How many traffic lights did you stop at going to the grocery store this week? Do you have a Ring doorbell or some other home security system? Have you or your children played with a Super Soaker? These devices are a part of our everyday lives, but did you know they were all invented by Black men and women?
Since 1970, Black History Month has been celebrated in our country. In watching Vice President Kamala Harris take the oath to be sworn in as our first Black vice president and seeing images of little black and brown girls standing in front of the TV with their hands raised to take the same oath, it reminded me of why celebrating Black History Month is still important.
As a child of the '60s and '70s, there weren’t many people of color to celebrate. Recently, I was watching footage of old interviews with Martin Luther King Jr. and it struck me how “suspicious” the interviewers were of the movement. The FBI spied on him because he was viewed as a threat, not sure why, but he was. When watching the armed demonstrations earlier this year at the Michigan State Capitol, I was reminded of when the armed Black Panthers in 1967 did the same at the California Capitol, afterwards the Mulford Act was passed (unofficially called the Black Panther Bill) with the support of the National Rifle Association to basically declare that 2nd Amendment rights didn’t apply to Blacks.
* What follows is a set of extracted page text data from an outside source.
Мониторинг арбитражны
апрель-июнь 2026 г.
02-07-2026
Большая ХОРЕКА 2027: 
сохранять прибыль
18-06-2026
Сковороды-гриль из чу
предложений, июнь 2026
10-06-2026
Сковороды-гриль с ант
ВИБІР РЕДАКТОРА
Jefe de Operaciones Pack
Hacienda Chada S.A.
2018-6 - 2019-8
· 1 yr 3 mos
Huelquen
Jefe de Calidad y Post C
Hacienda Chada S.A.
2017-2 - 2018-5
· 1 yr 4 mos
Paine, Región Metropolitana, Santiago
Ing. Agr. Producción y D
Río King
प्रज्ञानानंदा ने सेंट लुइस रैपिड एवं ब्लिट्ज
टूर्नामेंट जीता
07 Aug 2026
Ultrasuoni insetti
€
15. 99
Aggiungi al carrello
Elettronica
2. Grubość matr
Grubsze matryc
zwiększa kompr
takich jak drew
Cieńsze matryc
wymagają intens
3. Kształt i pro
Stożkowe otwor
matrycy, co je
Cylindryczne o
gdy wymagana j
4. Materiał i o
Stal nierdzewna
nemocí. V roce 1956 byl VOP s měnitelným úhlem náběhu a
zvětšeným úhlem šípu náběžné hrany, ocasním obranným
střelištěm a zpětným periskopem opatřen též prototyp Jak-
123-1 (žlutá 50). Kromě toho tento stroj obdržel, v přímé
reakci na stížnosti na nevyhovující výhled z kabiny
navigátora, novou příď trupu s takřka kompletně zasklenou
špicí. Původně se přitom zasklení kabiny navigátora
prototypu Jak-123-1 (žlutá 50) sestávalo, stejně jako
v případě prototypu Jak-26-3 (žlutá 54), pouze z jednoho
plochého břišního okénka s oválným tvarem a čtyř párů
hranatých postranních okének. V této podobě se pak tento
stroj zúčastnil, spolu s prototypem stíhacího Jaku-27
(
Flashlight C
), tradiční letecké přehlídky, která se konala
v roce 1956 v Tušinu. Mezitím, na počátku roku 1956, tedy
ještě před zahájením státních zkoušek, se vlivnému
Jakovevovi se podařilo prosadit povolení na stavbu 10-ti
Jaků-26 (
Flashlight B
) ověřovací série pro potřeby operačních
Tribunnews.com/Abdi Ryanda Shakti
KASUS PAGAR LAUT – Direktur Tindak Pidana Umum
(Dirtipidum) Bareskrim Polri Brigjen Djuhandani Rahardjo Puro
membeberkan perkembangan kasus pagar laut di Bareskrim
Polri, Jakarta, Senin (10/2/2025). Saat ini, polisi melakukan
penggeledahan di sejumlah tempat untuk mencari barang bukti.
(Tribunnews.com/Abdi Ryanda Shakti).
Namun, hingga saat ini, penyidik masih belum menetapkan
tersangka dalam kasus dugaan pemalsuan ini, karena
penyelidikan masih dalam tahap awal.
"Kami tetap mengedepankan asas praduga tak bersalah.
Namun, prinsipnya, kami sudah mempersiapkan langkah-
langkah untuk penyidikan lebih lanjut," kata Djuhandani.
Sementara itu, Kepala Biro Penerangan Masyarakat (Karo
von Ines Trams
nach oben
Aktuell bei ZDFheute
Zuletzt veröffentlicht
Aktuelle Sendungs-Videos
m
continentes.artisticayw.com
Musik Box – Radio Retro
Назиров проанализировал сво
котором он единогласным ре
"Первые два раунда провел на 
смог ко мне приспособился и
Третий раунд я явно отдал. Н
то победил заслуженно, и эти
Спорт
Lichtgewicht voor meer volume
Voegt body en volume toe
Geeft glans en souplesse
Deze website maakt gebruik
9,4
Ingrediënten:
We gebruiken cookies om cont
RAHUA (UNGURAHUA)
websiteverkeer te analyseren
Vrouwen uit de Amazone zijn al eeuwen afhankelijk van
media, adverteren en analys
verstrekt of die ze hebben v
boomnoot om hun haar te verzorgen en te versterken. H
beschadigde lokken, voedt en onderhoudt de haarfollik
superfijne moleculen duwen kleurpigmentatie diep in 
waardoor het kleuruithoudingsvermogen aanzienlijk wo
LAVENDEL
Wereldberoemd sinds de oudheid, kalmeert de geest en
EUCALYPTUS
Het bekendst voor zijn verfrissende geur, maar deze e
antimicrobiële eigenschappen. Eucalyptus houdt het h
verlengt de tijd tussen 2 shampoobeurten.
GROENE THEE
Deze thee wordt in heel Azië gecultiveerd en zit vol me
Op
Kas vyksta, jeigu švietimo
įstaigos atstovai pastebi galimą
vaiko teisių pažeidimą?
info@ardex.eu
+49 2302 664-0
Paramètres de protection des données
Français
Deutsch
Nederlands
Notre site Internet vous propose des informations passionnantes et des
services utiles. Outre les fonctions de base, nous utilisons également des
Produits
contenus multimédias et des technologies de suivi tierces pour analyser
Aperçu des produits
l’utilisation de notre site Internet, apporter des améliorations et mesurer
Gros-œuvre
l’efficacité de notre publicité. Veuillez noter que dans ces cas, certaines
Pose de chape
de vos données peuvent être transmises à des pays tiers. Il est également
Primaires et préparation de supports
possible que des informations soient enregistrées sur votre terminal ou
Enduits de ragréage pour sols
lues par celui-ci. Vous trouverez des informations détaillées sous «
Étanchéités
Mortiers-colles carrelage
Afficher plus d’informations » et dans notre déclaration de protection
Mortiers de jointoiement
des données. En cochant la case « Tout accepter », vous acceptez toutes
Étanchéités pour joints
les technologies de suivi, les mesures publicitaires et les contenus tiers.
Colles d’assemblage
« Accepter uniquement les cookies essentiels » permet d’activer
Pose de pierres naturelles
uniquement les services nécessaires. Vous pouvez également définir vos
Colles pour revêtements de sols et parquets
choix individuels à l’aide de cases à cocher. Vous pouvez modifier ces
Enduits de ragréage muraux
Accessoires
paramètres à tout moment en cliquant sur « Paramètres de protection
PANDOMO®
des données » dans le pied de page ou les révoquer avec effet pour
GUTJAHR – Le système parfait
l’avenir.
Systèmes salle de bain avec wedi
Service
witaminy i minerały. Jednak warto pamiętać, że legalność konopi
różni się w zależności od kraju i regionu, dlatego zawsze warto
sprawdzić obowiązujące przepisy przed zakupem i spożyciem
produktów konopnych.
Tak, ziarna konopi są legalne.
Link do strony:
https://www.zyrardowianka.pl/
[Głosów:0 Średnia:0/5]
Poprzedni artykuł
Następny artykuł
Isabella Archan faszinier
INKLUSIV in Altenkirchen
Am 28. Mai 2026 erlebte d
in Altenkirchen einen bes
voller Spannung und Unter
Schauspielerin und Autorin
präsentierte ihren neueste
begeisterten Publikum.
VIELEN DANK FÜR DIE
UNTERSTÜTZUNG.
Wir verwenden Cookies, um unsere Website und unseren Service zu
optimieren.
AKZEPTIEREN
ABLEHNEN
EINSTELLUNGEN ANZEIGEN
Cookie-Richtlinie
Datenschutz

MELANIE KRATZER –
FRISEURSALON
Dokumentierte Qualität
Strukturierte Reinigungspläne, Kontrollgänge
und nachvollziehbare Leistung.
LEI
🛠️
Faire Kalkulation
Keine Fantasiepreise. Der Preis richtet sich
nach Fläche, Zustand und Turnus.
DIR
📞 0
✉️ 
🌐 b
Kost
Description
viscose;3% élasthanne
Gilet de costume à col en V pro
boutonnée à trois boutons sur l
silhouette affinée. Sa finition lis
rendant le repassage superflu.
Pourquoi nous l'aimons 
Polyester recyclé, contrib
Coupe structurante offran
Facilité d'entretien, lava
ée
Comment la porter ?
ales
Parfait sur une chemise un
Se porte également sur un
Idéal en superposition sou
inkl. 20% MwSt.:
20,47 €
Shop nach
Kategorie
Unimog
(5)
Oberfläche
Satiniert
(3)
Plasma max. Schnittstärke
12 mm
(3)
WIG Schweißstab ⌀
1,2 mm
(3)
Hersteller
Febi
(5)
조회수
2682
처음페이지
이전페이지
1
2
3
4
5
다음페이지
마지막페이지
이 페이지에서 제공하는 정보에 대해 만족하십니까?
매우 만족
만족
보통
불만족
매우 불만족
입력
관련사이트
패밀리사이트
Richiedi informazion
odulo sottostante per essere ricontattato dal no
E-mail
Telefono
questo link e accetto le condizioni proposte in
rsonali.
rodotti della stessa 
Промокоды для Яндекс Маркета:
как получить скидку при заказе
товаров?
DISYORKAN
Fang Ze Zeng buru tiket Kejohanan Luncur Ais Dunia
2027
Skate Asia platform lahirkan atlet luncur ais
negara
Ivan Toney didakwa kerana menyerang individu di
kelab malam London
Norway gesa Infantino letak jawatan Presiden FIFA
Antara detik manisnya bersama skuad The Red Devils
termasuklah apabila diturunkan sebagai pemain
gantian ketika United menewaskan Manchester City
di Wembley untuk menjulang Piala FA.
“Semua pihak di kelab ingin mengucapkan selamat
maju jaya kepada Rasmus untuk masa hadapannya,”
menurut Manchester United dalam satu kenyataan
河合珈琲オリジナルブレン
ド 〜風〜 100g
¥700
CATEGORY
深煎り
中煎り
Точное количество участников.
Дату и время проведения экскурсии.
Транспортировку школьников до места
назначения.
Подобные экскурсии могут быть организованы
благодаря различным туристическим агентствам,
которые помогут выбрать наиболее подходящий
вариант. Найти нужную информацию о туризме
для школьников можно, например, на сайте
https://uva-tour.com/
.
One of my favorite Stevie Wonder songs is "Black Man." Although that’s the title of the song, the lyrics share that inventions/contributions to society were made up of all people (black, yellow, white, brown men/women). An important line says, “This world was made for all men.”
"All people; All babies; All children; All colors; All races; This worlds for you; And me; This world; My world; Your world; Everybody’s world; This world; Their world; Our world; This world was made for all men."
The events over these last few years have been challenging for us as a Nation, but they have also brought racial injustice and inequality back to the forefront of our conversations. I believe it is through those conversations that meaningful change can occur. This includes conversations around Equity 2030, which encourages us to use an equity-minded lens in our work, whether in developing academic programs or in hiring practices. At Rochester Community and Technical College, our Diversity, Equity, and Inclusion Strategic Committee work includes analyzing our policies and procedures to identify barriers for our underrepresented students. All important work to bring about change. In our personal lives, I believe it is as simple as following the Golden Rules. Treat others the way you want to be treated and love your neighbor as yourself. The world is made for all of us, let’s enjoy it together, embracing our differences.
And, even though we are still traveling down a road of division, we must realize we’re too good of a nation to allow such injustices to continue. As a dad and grandfather, I want my kids and grandkids to believe they can do anything they set their minds to, even invent a new gadget that becomes part of our everyday lives. We must not only dream for a better tomorrow but take action to make it happen. It won’t be easy, but nothing worth doing right ever is. In the words of Rosa Parks, “You must never be fearful about what you are doing when it is right.”
Dr. Jeffery S. Boyd is the President of Rochester Community and Technical College. Born and raised in a suburb of Chicago, President Boyd is a first-generation community college graduate who began his public service as a police officer before transitioning into higher education.